Extracted page text data
▬▬▬▬▬▬

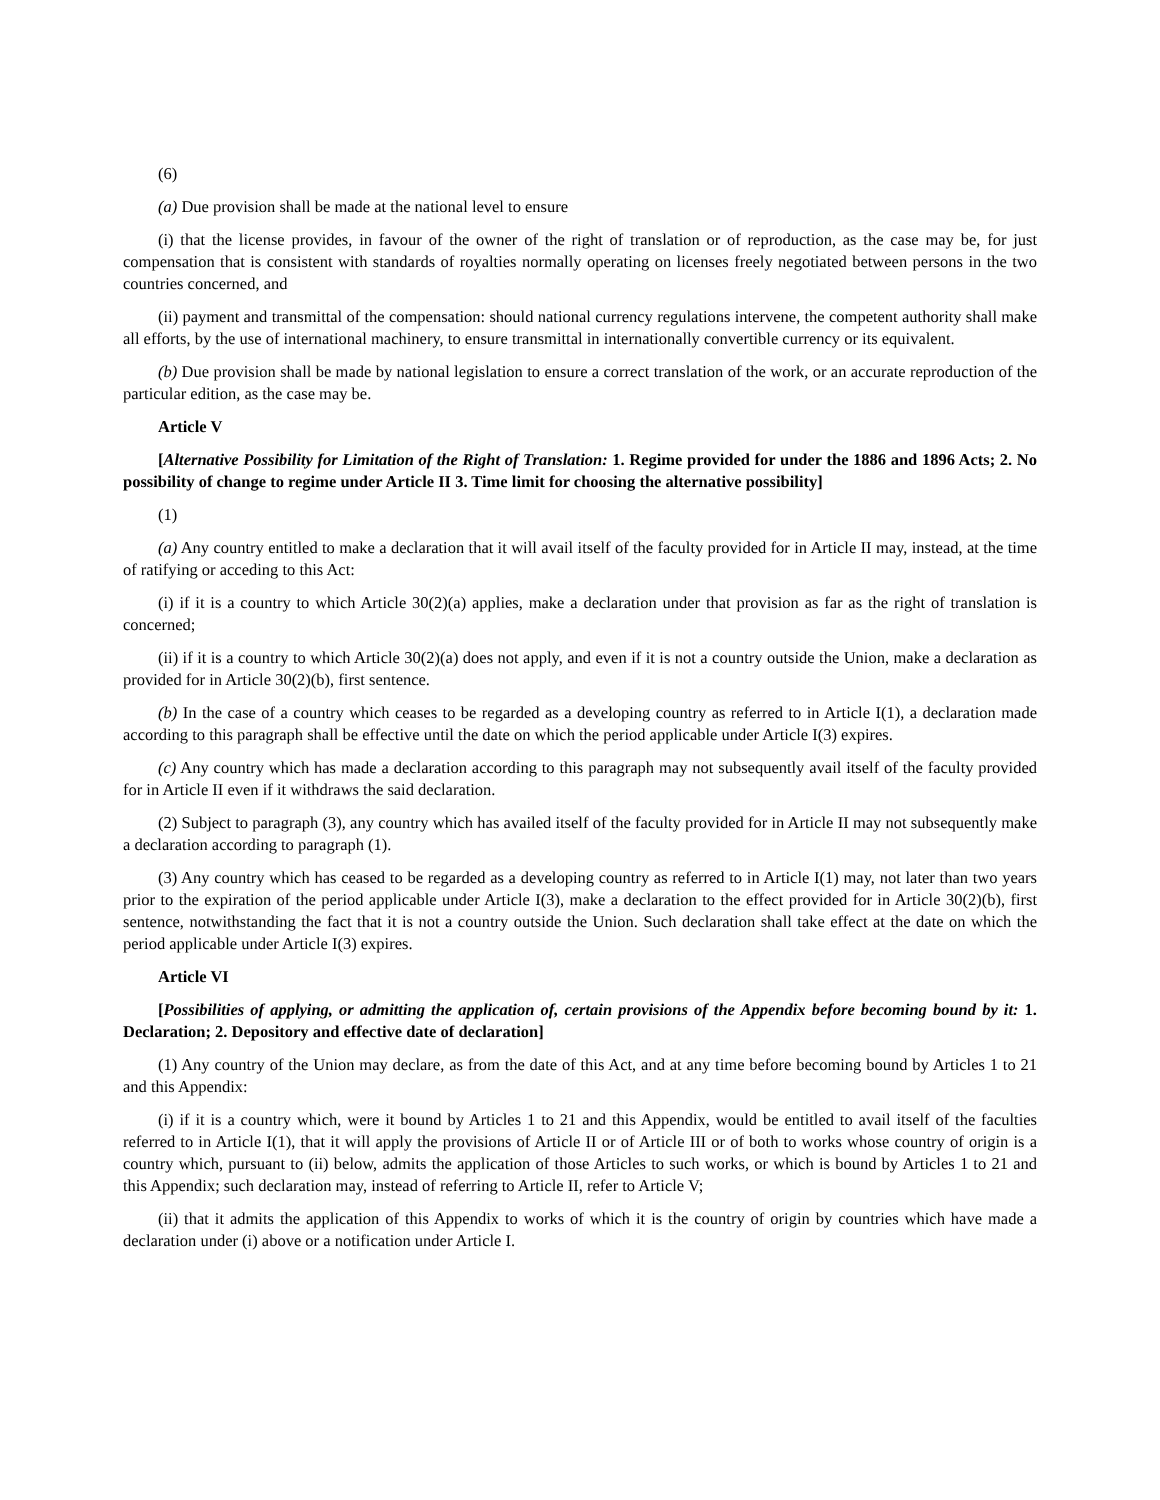(6)
(a) Due provision shall be made at the national level to ensure
(i) that the license provides, in favour of the owner of the right of translation or of reproduction, as the case may be, for just compensation that is consistent with standards of royalties normally operating on licenses freely negotiated between persons in the two countries concerned, and
(ii) payment and transmittal of the compensation: should national currency regulations intervene, the competent authority shall make all efforts, by the use of international machinery, to ensure transmittal in internationally convertible currency or its equivalent.
(b) Due provision shall be made by national legislation to ensure a correct translation of the work, or an accurate reproduction of the particular edition, as the case may be.
Article V
[Alternative Possibility for Limitation of the Right of Translation: 1. Regime provided for under the 1886 and 1896 Acts; 2. No possibility of change to regime under Article II 3. Time limit for choosing the alternative possibility]
(1)
(a) Any country entitled to make a declaration that it will avail itself of the faculty provided for in Article II may, instead, at the time of ratifying or acceding to this Act:
(i) if it is a country to which Article 30(2)(a) applies, make a declaration under that provision as far as the right of translation is concerned;
(ii) if it is a country to which Article 30(2)(a) does not apply, and even if it is not a country outside the Union, make a declaration as provided for in Article 30(2)(b), first sentence.
(b) In the case of a country which ceases to be regarded as a developing country as referred to in Article I(1), a declaration made according to this paragraph shall be effective until the date on which the period applicable under Article I(3) expires.
(c) Any country which has made a declaration according to this paragraph may not subsequently avail itself of the faculty provided for in Article II even if it withdraws the said declaration.
(2) Subject to paragraph (3), any country which has availed itself of the faculty provided for in Article II may not subsequently make a declaration according to paragraph (1).
(3) Any country which has ceased to be regarded as a developing country as referred to in Article I(1) may, not later than two years prior to the expiration of the period applicable under Article I(3), make a declaration to the effect provided for in Article 30(2)(b), first sentence, notwithstanding the fact that it is not a country outside the Union. Such declaration shall take effect at the date on which the period applicable under Article I(3) expires.
Article VI
[Possibilities of applying, or admitting the application of, certain provisions of the Appendix before becoming bound by it: 1. Declaration; 2. Depository and effective date of declaration]
(1) Any country of the Union may declare, as from the date of this Act, and at any time before becoming bound by Articles 1 to 21 and this Appendix:
(i) if it is a country which, were it bound by Articles 1 to 21 and this Appendix, would be entitled to avail itself of the faculties referred to in Article I(1), that it will apply the provisions of Article II or of Article III or of both to works whose country of origin is a country which, pursuant to (ii) below, admits the application of those Articles to such works, or which is bound by Articles 1 to 21 and this Appendix; such declaration may, instead of referring to Article II, refer to Article V;
(ii) that it admits the application of this Appendix to works of which it is the country of origin by countries which have made a declaration under (i) above or a notification under Article I.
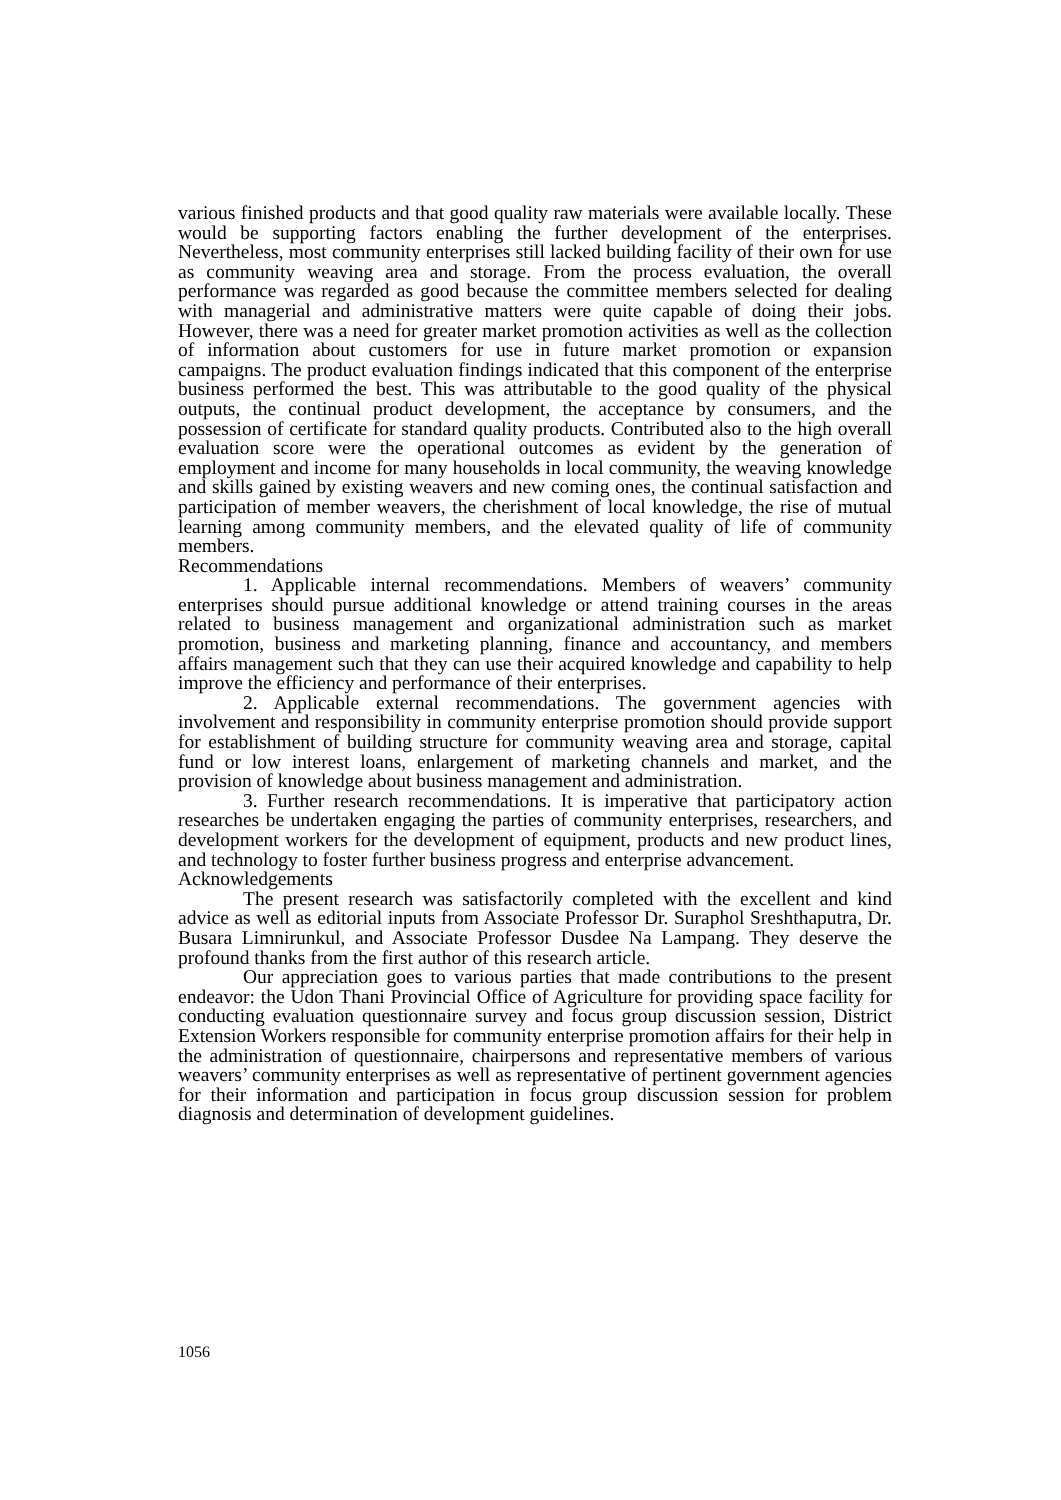various finished products and that good quality raw materials were available locally. These would be supporting factors enabling the further development of the enterprises. Nevertheless, most community enterprises still lacked building facility of their own for use as community weaving area and storage. From the process evaluation, the overall performance was regarded as good because the committee members selected for dealing with managerial and administrative matters were quite capable of doing their jobs. However, there was a need for greater market promotion activities as well as the collection of information about customers for use in future market promotion or expansion campaigns. The product evaluation findings indicated that this component of the enterprise business performed the best. This was attributable to the good quality of the physical outputs, the continual product development, the acceptance by consumers, and the possession of certificate for standard quality products. Contributed also to the high overall evaluation score were the operational outcomes as evident by the generation of employment and income for many households in local community, the weaving knowledge and skills gained by existing weavers and new coming ones, the continual satisfaction and participation of member weavers, the cherishment of local knowledge, the rise of mutual learning among community members, and the elevated quality of life of community members.
Recommendations
1. Applicable internal recommendations. Members of weavers’ community enterprises should pursue additional knowledge or attend training courses in the areas related to business management and organizational administration such as market promotion, business and marketing planning, finance and accountancy, and members affairs management such that they can use their acquired knowledge and capability to help improve the efficiency and performance of their enterprises.
2. Applicable external recommendations. The government agencies with involvement and responsibility in community enterprise promotion should provide support for establishment of building structure for community weaving area and storage, capital fund or low interest loans, enlargement of marketing channels and market, and the provision of knowledge about business management and administration.
3. Further research recommendations. It is imperative that participatory action researches be undertaken engaging the parties of community enterprises, researchers, and development workers for the development of equipment, products and new product lines, and technology to foster further business progress and enterprise advancement.
Acknowledgements
The present research was satisfactorily completed with the excellent and kind advice as well as editorial inputs from Associate Professor Dr. Suraphol Sreshthaputra, Dr. Busara Limnirunkul, and Associate Professor Dusdee Na Lampang. They deserve the profound thanks from the first author of this research article.
Our appreciation goes to various parties that made contributions to the present endeavor: the Udon Thani Provincial Office of Agriculture for providing space facility for conducting evaluation questionnaire survey and focus group discussion session, District Extension Workers responsible for community enterprise promotion affairs for their help in the administration of questionnaire, chairpersons and representative members of various weavers’ community enterprises as well as representative of pertinent government agencies for their information and participation in focus group discussion session for problem diagnosis and determination of development guidelines.
1056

▬▬▬▬▬▬

The answer must consist of every line from the entries above that contains "effective".

- WRITTEN RESPONSE -
(b) In the case of a country which ceases to be regarded as a developing country as referred to in Article I(1), a declaration made according to this paragraph shall be effective until the date on which the period applicable under Article I(3) expires.
[Possibilities of applying, or admitting the application of, certain provisions of the Appendix before becoming bound by it: 1. Declaration; 2. Depository and effective date of declaration]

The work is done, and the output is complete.